The forty foresee a significantly changing role for telecoms, which unsurprisingly finds itself at yet another crossroads. What’s perhaps different—and encouraging—is that the industry is starting to look outwards rather than inward for its strategic direction, recognizing that telecoms will be less an ‘endpoint service’ but will increasingly play an enabling role inside other industries and in broader service eco-systems. Telecommunications could, for example:

–      provide monitoring and metering for advanced utilities, smart grids, fleets, road congestion management and so on;

–      be built into devices, or bundled with services (Amazon’s Kindle was often cited as a disruptive device), which could point to a similar approach with gaming and other single-or limited-use Internet devices; and

–      be at the heart of ‘vertical’ applications for business, government, public services and more.

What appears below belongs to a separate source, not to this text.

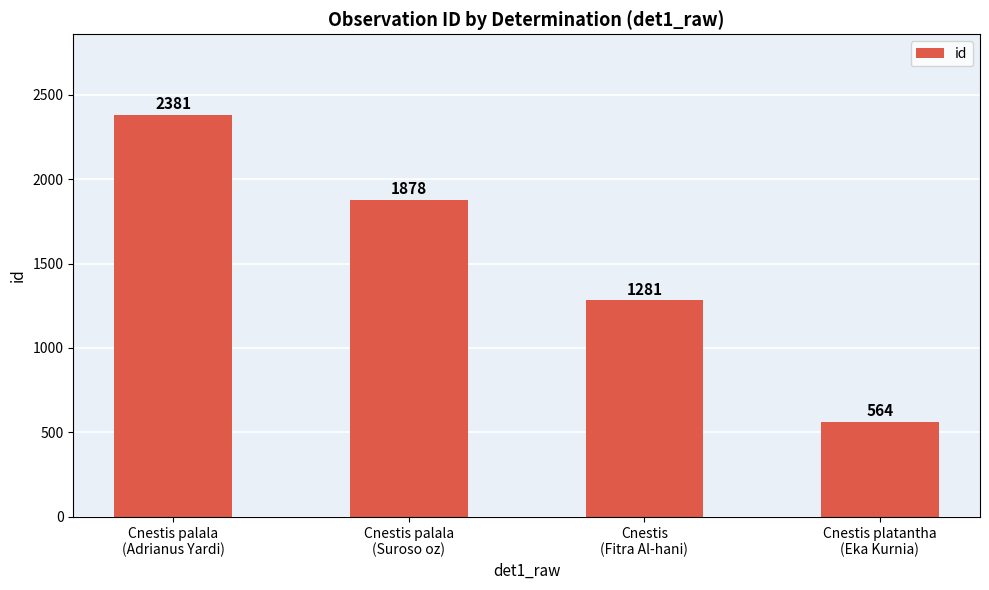

What is the approximate value at Cnestis palala
(Adrianus Yardi)?

2381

Much was made of device connections overtaking person-to-person as a point of focus. ‘Fifty billion devices’ currently seems to be the industry’s most quoted statistic, projecting the number of devices which will be Internet-connected by 2020. By comparison, the industry has just crossed the five billion mark for connected humans. No one is prepared to make confident predictions about exactly what will result from all of this connectivity (and in particular, where the new revenue will come from), but it seems fair to say that some interesting business-to-business dynamics are likely to emerge over the next few years. The outlook for telecoms may be cloudy, but it’s far from dull.

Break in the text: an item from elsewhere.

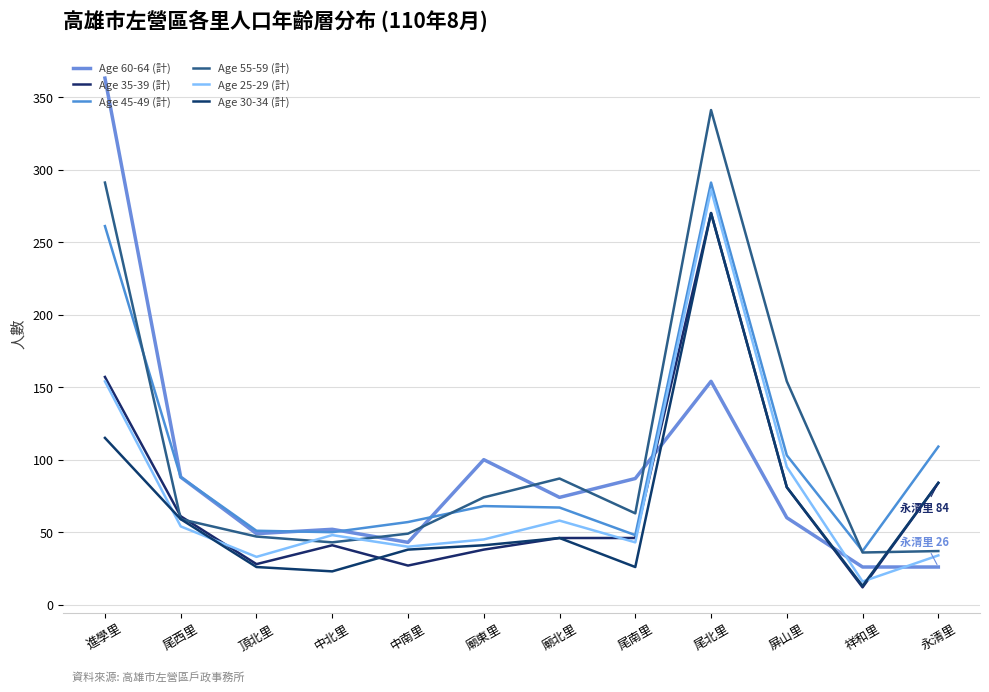

Does the chart display data point markers on the line(s)?

No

At the same time as looking for innovation, there is evidence of real focus on ‘the plumbing’, or optimising networks for the most efficient use per subscriber, service or device, largely to disconnect ever-growing traffic volumes from the costs to which they are very closely aligned today. Nominees expressed confidence in the power of more adaptable, resilient, software-driven networks to make the network more cost-effective and scalable for future services. This was reinforced by the GSMA, which believes the capacity crunch can be overcome through a combination of:

–      Effective, variable pricing—particularly tiered- and QoS-based,

–      Spectral efficiencies,

–      New 200 and 800 MHz spectrum—and the refarmed 900 and 1800 MHz range,

–      General expansion and greater sharing of networks,

–      Traffic offload through Wi-Fi and femtocells, and

–      Better traffic management—using caching and compression techniques at the network edge.

If there was a single recurring theme, it was the question of ‘smart pipe vs. dumb pipe’. Most of the 40 are predicting some flavour of smart pipe—exploiting the capabilities of advanced networks to create sophisticated and differentiated communications services—but shading into a more enlightened approach to content than just ‘becoming a media company’. This could perhaps be best described as ‘smart business’, founded on network capabilities but selling content where real advantages exist (e.g. in location services or QoS dependency). A significant number still argue for a much closer focus on the network, however, tending towards a highly efficient ‘dumb pipe’, focusing on the wholesale provision of network services to other service providers and industries.

In the end, the most compelling analysis for me is one that looks at the argument in a less ‘polar’ way than ‘dumb vs smart’ would suggest, instead considering networks-into-content as a spectrum of value, with opportunities to capture varying lengths of the value chain depending on market position, market context and technology or business advantages.  Nothing new here? To judge from this conference, what’s new is a much more realistic weighing up of those factors than we’ve seen in recent years, which should help the market open up realistic new business and resist some very real challenges from rising Internet competitors.